The PEOPLE, etc., Respondent, v. Victor HERRERA, Appellant.

Decided: July 23, 2001

FRED T. SANTUCCI, J.P., GLORIA GOLDSTEIN, ANITA R. FLORIO and STEPHEN G. CRANE, JJ. Lynn W.L. Fahey, New York, N.Y. (Joshua M. Levine of counsel), for appellant, and appellant pro se. Richard A. Brown, District Attorney, Kew Gardens, N.Y. (John M. Castellano, Nicoletta J. Caferri, George Freed, Ellen C. Abbot, and Daniel Schlachet of counsel), for respondent.

Appeal by the defendant from a judgment of the Supreme Court, Queens County (Dunlop, J.), rendered February 1, 1999, convicting him of criminal sale of a controlled substance in the third degree (two counts), criminal possession of a controlled substance in the third degree, and criminal possession of a controlled substance in the seventh degree, upon a jury verdict, and imposing sentence.

ORDERED that the judgment is affirmed.

Using binoculars, police officers situated on a rooftop observed the defendant and another individual selling crack cocaine to two buyers on a street in Queens.   After conveying descriptions of the buyers and sellers and the location of the crack cocaine to backup teams of police officers, the buyers and sellers were arrested, and the crack cocaine was found nearby in a plastic bag.

 There is no merit to the defendant's claim that the Supreme Court should have issued a missing witness charge to the jury because not every police officer at the scene testified at trial.   Both the arresting officer and the officer who observed the defendant selling crack cocaine and conveyed his description to the backup team testified.   While the defendant claimed that a third officer actually arrested him, the defendant could have subpoenaed this witness, yet failed to do so.   The People need not have called this third officer to testify where, according to the People's theory of the case, his testimony would merely have been cumulative and he had no knowledge of material facts (see, People v. Lyons, 81 N.Y.2d 753, 593 N.Y.S.2d 776, 609 N.E.2d 129;  People v.
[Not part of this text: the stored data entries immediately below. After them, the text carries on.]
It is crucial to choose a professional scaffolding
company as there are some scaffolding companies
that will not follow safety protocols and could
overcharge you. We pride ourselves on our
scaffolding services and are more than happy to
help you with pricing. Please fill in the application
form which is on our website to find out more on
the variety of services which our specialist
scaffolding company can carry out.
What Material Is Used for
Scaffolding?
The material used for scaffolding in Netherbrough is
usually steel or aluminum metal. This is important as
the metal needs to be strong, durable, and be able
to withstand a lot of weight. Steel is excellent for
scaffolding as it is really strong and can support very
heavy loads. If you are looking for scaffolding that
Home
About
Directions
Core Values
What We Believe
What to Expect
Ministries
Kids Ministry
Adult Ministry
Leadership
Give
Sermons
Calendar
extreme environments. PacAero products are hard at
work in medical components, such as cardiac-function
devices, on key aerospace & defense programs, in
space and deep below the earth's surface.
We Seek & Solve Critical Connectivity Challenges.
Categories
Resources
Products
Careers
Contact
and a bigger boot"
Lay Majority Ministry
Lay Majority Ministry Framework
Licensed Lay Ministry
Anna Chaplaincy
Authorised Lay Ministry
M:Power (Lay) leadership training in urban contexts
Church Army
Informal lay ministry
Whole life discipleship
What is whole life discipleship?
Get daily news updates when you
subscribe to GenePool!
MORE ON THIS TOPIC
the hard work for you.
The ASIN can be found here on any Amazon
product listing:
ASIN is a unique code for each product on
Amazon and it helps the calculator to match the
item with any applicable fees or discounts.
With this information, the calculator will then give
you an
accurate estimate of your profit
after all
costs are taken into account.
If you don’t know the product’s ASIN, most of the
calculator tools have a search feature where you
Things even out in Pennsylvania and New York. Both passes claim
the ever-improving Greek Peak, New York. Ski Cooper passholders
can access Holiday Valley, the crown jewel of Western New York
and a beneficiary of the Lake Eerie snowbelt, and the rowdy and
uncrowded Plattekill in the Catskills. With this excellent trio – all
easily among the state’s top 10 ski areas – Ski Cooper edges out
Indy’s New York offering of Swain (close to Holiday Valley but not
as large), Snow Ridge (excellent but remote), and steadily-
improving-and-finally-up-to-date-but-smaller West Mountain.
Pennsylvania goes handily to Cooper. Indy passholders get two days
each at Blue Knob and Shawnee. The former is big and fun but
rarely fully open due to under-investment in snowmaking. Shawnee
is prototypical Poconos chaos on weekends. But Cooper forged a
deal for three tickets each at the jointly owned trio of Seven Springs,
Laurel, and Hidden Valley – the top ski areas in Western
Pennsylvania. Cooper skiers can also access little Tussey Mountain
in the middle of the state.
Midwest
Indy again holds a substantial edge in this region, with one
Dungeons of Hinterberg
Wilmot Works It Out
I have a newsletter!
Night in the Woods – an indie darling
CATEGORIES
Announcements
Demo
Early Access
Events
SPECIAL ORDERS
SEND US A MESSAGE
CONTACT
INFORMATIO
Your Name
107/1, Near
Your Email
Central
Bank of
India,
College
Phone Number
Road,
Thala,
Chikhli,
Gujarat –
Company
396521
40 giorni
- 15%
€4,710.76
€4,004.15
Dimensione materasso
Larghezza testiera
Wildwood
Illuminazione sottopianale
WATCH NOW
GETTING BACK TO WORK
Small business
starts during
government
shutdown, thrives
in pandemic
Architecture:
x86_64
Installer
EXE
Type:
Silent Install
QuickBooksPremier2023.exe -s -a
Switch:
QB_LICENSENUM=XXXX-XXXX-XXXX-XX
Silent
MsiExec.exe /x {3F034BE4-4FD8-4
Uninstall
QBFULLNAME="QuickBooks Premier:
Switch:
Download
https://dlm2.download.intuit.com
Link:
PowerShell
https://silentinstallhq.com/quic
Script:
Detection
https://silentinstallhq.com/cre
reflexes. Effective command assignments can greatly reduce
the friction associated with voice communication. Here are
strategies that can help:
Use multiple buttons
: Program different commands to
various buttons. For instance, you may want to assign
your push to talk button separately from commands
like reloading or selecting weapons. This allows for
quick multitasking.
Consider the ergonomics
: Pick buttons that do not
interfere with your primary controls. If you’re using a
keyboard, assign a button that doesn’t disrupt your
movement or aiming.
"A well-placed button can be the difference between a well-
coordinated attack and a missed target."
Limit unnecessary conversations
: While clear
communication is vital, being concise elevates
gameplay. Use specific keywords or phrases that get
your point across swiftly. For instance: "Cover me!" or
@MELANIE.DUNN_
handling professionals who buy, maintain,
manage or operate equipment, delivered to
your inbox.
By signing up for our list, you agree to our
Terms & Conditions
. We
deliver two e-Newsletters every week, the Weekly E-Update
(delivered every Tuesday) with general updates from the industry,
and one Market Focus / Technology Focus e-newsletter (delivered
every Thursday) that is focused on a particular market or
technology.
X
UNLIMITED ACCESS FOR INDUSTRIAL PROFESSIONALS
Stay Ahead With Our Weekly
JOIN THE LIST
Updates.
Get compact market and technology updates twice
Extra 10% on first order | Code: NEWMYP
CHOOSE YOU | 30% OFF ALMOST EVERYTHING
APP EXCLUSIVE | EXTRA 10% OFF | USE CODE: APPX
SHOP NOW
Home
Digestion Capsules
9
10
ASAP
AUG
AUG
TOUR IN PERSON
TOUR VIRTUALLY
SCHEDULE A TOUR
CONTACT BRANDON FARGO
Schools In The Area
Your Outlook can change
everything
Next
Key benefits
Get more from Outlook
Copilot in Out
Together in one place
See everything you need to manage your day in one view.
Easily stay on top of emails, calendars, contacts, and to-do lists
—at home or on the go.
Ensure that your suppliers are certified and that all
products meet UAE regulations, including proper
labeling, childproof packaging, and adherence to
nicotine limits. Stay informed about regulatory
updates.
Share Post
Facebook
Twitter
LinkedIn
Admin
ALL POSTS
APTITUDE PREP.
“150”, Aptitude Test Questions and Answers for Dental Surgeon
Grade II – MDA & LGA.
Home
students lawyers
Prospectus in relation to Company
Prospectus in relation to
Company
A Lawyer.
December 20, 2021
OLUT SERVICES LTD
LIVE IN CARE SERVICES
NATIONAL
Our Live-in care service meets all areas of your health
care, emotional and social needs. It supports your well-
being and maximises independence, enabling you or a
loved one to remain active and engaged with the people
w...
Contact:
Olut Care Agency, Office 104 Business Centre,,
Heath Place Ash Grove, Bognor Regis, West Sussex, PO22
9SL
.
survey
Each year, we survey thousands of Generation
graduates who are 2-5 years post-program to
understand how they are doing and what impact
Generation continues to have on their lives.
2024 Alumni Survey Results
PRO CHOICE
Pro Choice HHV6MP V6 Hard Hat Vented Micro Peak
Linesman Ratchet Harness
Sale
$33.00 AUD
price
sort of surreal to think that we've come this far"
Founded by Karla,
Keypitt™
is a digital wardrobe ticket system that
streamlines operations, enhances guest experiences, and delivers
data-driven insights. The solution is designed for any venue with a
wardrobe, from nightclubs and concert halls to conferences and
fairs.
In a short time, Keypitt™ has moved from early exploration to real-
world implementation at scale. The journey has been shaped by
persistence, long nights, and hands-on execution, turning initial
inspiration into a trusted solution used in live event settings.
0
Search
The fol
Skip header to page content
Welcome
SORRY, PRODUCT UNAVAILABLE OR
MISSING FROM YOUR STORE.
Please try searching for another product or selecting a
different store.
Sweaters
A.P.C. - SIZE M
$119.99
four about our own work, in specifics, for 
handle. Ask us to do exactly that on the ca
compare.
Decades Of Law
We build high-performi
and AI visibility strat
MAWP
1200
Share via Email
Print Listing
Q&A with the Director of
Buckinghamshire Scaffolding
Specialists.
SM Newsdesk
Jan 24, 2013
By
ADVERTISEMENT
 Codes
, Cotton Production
Profit, 200 A.D.2d 639, 606 N.Y.S.2d 745;  cf., People v. Kitching, 78 N.Y.2d 532, 577 N.Y.S.2d 231, 583 N.E.2d 944;  People v. Gladden, 180 A.D.2d 747, 580 N.Y.S.2d 383).

 The defendant was not entitled to an adverse inference charge based on the People's failure to produce a photograph taken at the central booking office of the police department where another photograph of the defendant, taken shortly after his arrest, was received in evidence (see, People v. Steinbergin, 251 A.D.2d 247, 247-248, 673 N.Y.S.2d 316;  cf., People v. Cobb, 104 A.D.2d 656, 480 N.Y.S.2d 33).

The defendant's remaining contentions, including these raised in his supplemental pro se brief, are unpreserved for appellate review and, in any event, without merit.